# Green fuzz algae



## krillkill (Oct 2, 2010)

Help guys. my tank is infested. i tried spot dosing with excel but it seems like too much work to spot dose the entire tank. what to do?


----------



## discuspaul (Jul 27, 2010)

What algae is it ? Describe.
Is it green "film" algae that is coating the glass of your tank ?


----------



## krillkill (Oct 2, 2010)

http://www.guitarfish.org/2008/02/28/algae-green-dust-fuzz

It looks like small short stands of hair algae that forms a carpet. it looks soft, like green peach fuzz. Coats plants and glass, but can be removed easily off the glass with a mag float. I have been dosing to maintain proper balance now ad growth seem minimal now, but can seem to get rid of the rest that has taken over my tank.
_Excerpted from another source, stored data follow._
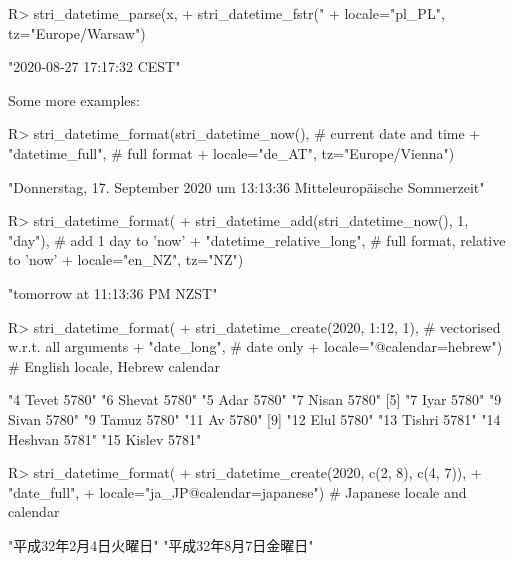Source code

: \documentclass[nojss]{jss}
\begin{document}
\begin{Schunk}
\begin{Sinput}
R> stri_datetime_parse(x,
+    stri_datetime_fstr("%d %B %Y r., godz. %H:%M:%S"),
+    locale="pl_PL", tz="Europe/Warsaw")
\end{Sinput}
\begin{Soutput}
[1] "2020-08-27 17:17:32 CEST"
\end{Soutput}
\end{Schunk}


Some more examples:



\begin{Schunk}
\begin{Sinput}
R> stri_datetime_format(stri_datetime_now(), # current date and time
+    "datetime_full",                        # full format
+    locale="de_AT", tz="Europe/Vienna")
\end{Sinput}
\begin{Soutput}
[1] "Donnerstag, 17. September 2020 um 13:13:36 Mitteleuropäische Sommerzeit"
\end{Soutput}
\begin{Sinput}
R> stri_datetime_format(
+    stri_datetime_add(stri_datetime_now(), 1, "day"), # add 1 day to 'now'
+    "datetime_relative_long",              # full format, relative to 'now'
+    locale="en_NZ", tz="NZ")
\end{Sinput}
\begin{Soutput}
[1] "tomorrow at 11:13:36 PM NZST"
\end{Soutput}
\begin{Sinput}
R> stri_datetime_format(
+    stri_datetime_create(2020, 1:12, 1),   # vectorised w.r.t. all arguments
+    "date_long",                           # date only
+    locale="@calendar=hebrew")             # English locale, Hebrew calendar
\end{Sinput}
\begin{Soutput}
 [1] "4 Tevet 5780"    "6 Shevat 5780"   "5 Adar 5780"     "7 Nisan 5780"
 [5] "7 Iyar 5780"     "9 Sivan 5780"    "9 Tamuz 5780"    "11 Av 5780"
 [9] "12 Elul 5780"    "13 Tishri 5781"  "14 Heshvan 5781" "15 Kislev 5781"
\end{Soutput}
\begin{Sinput}
R> stri_datetime_format(
+    stri_datetime_create(2020, c(2, 8), c(4, 7)),
+    "date_full",
+    locale="ja_JP@calendar=japanese")      # Japanese locale and calendar
\end{Sinput}
\begin{Soutput}
[1] "平成32年2月4日火曜日" "平成32年8月7日金曜日"
\end{Soutput}
\end{Schunk}
\end{document}
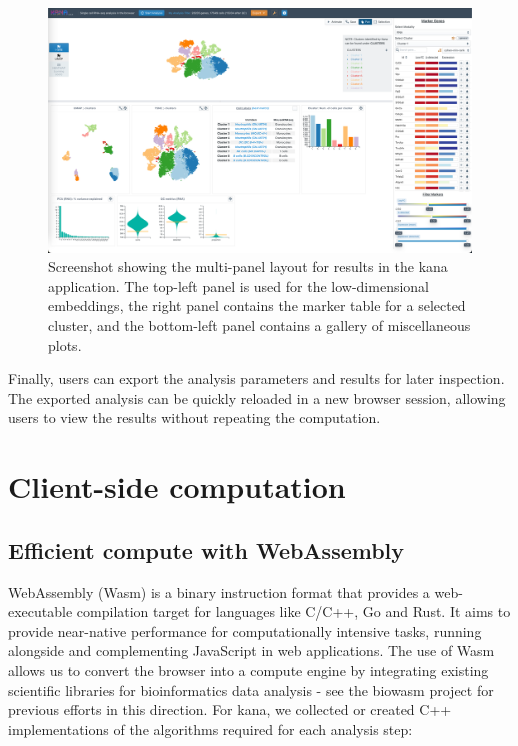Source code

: \documentclass{article}
\begin{document}
\begin{figure}[htbp]
\begin{center}
\includegraphics[width=\textwidth]{screenshots/results.png}
\end{center}
\caption{Screenshot showing the multi-panel layout for results in the kana application.
The top-left panel is used for the low-dimensional embeddings,
the right panel contains the marker table for a selected cluster,
and the bottom-left panel contains a gallery of miscellaneous plots.}
\label{screenshot:results}
\end{figure}

Finally, users can export the analysis parameters and results for later inspection.
The exported analysis can be quickly reloaded in a new browser session, allowing users to view the results without repeating the computation.

\section{Client-side computation}

\subsection{Efficient compute with WebAssembly}

WebAssembly (Wasm) \cite{haas2017bringing} is a binary instruction format that provides a web-executable compilation target for languages like C/C++, Go and Rust.
It aims to provide near-native performance for computationally intensive tasks, running alongside and complementing JavaScript in web applications.
The use of Wasm allows us to convert the browser into a compute engine by integrating existing scientific libraries for bioinformatics data analysis -
see the biowasm project \cite{biowasm} for previous efforts in this direction.
For kana, we collected or created C++ implementations of the algorithms required for each analysis step:
\end{document}
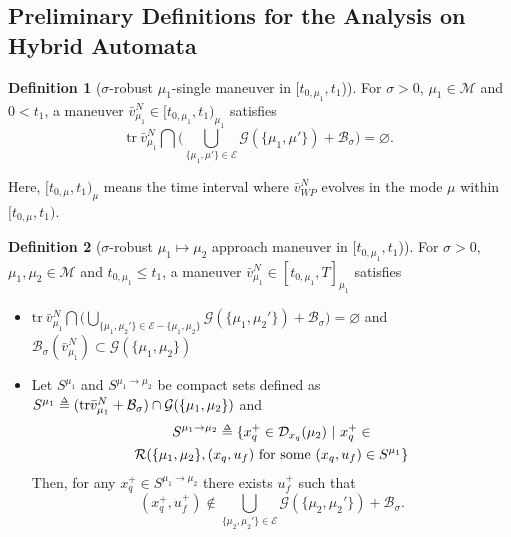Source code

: \documentclass[letterpaper, 10 pt, conference]{ieeeconf}  %
\def\delequal{\mathrel{\ensurestackMath{\stackon[1pt]{=}{\scriptscriptstyle\Delta}}}}
\theoremstyle{definition}
\newtheorem{definition}{Definition}
\begin{document}
\subsection{Preliminary Definitions for the Analysis on Hybrid Automata}
\begin{definition}[$\sigma$-robust $\mu_1$-single maneuver in $[t_{0, \mu_1}, t_1$)]\label{def: robust single maneuver} 
For $\sigma > 0$, $\mu_1 \in \mathcal{M}$ and $0 < t_1$, a maneuver $\bar{v}^N_{\mu_1} \in [t_{0, \mu_1}, t_1)_{\mu_1}$ satisfies
\begin{equation}
    \textrm{tr} \ \bar{v}^N_{\mu_1} \bigcap \big( \bigcup_{\{  \mu_1,  \mu' \} \in \mathcal{E}} \mathcal{G}(\{ \mu_1, \mu' \}) + \mathcal{B}_{\sigma} \big) = \varnothing.
\end{equation}  
\end{definition} 
Here, $[t_{0, \mu}, t_1)_{\mu}$ means the time interval where $\bar{v}^N_{WP}$ evolves in the mode $\mu$ within $[t_{0, \mu}, t_1)$.

\begin{definition}[$\sigma$-robust $\mu_{1} \mapsto \mu_{2}$ approach maneuver in $[t_{0, \mu_1},t_1 $)]\label{def: robust approach maneuver} 
For $\sigma > 0$, $\mu_1, \mu_2 \in \mathcal{M}$ and $t_{0, \mu_1} \leq t_1$, a maneuver $\bar{v}^N_{\mu_1} \in [t_{0, \mu_1}, T]_{\mu_1}$ satisfies
\begin{itemize}
    \item $\textrm{tr} \ \bar{v}^N_{\mu_1} \bigcap \big( \bigcup_{\{ \mu_1, \mu_2' \} \in \mathcal{E}-\{ \mu_1, \mu_2 \}} \mathcal{G}(\{ \mu_1, \mu_2' \}) + \mathcal{B}_{\sigma} \big) = \varnothing$ and $\mathcal{B}_{\sigma}(\bar{v}^N_{\mu_1}) \subset \mathcal{G}(\{ \mu_1, \mu_2 \})$
    \item Let $S^{\mu_1}$ and $S^{\mu_1 \rightarrow \mu_2}$ be compact sets defined as $S^{\mu_1} \delequal (\textrm{tr} \bar{v}^N_{\mu_1} + \mathcal{B}_{\sigma}) \cap \mathcal{G}(\{ \mu_1, \mu_2 \})$ and
    \begin{multline}
        S^{\mu_1 \rightarrow \mu_2} \delequal \{x_q^{+} \in \mathcal{D}_{x_q}(\mu_2) \ | \ x_q^{+} \in \\ \mathcal{R}(\{ \mu_1, \mu_2 \}, (x_q,u_f) \ \textrm{for some} \ (x_q,u_f) \in S^{\mu_1} \}
    \end{multline}
    Then, for any $x_q^{+} \in S^{\mu_1 \rightarrow \mu_2}$ there exists $u_f^{+}$ such that 
    \begin{equation}
        (x_q^{+}, u_f^{+}) \notin \bigcup_{\{ \mu_2, \mu_2' \} \in \mathcal{E}} \mathcal{G}(\{ \mu_2, \mu_2' \}) + \mathcal{B}_{\sigma}.
    \end{equation} 
\end{itemize}
\end{definition}
\end{document}
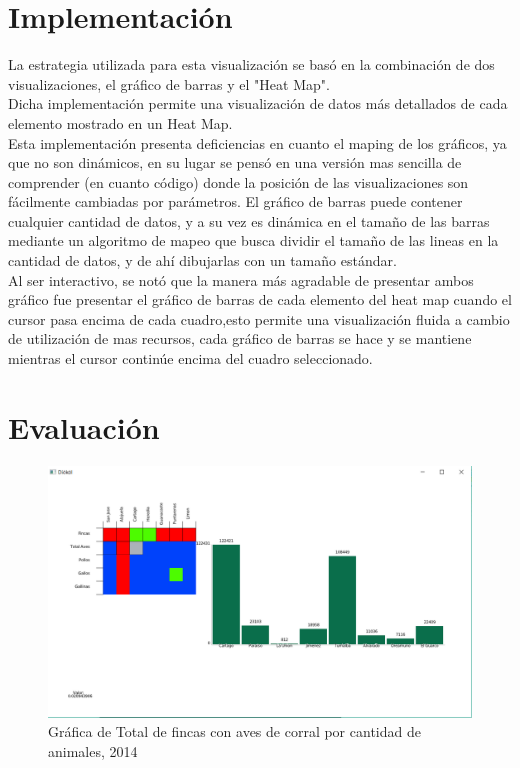 \documentclass{article}
\begin{document}
\section{Implementación}

La estrategia utilizada para esta visualización se basó en la combinación de dos visualizaciones, el gráfico de barras y el "Heat Map".\\
Dicha implementación permite una visualización de datos más detallados de cada elemento mostrado en un Heat Map.\\
Esta implementación presenta deficiencias en cuanto el maping de los gráficos, ya que no son dinámicos, en su lugar se pensó en una versión mas sencilla de comprender (en cuanto código) donde la posición de las visualizaciones son fácilmente cambiadas por parámetros.
\newpage
El gráfico de barras puede contener cualquier cantidad de datos, y a su vez es dinámica en el tamaño de las barras mediante un algoritmo de mapeo que busca dividir el tamaño de las lineas en la cantidad de datos, y de ahí dibujarlas con un tamaño estándar.\\
Al ser interactivo, se notó que la manera más agradable de presentar ambos gráfico fue presentar el gráfico de barras de cada elemento del heat map cuando el cursor pasa encima de cada cuadro,esto permite una visualización fluida a cambio de utilización de mas recursos, cada gráfico de barras se hace y se mantiene mientras el cursor continúe encima del cuadro seleccionado.\\

\newpage

\section{Evaluación}

\begin{figure}[h!]
\centering
\includegraphics[scale=0.4]{1.png}
\caption{Gráfica de Total de fincas con aves de corral por cantidad de animales, 2014}
\label{fig:Captura 2}
\end{figure}
\end{document}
Does this algae have a natural life cycle where it dies off?


----------



## discuspaul (Jul 27, 2010)

If it is in fact GDA (Green Dust Algae), and I suspect it is - as opposed to 'hair' algae which does not easily wipe off, then it has a life cycle of about 3 weeks. Leave it completely alone for 3 weeks, it will die, then you can clean it all up.
I've had success "controlling" it, by wiping it off during WCS (3 X week in my discus tank), so that it goes into the water column, to be taken up by a running UV sterilizer.

Keep in mind that unless you leave it undisturbed to live out it's 21 day life cycle, it will continuously keep returning within a few hours after each time you wipe it off.
I've been battling it, to a greater or lesser degree, for several months, but haven't eradicated it because I haven't left it alone for it's 3 week life cycle.


----------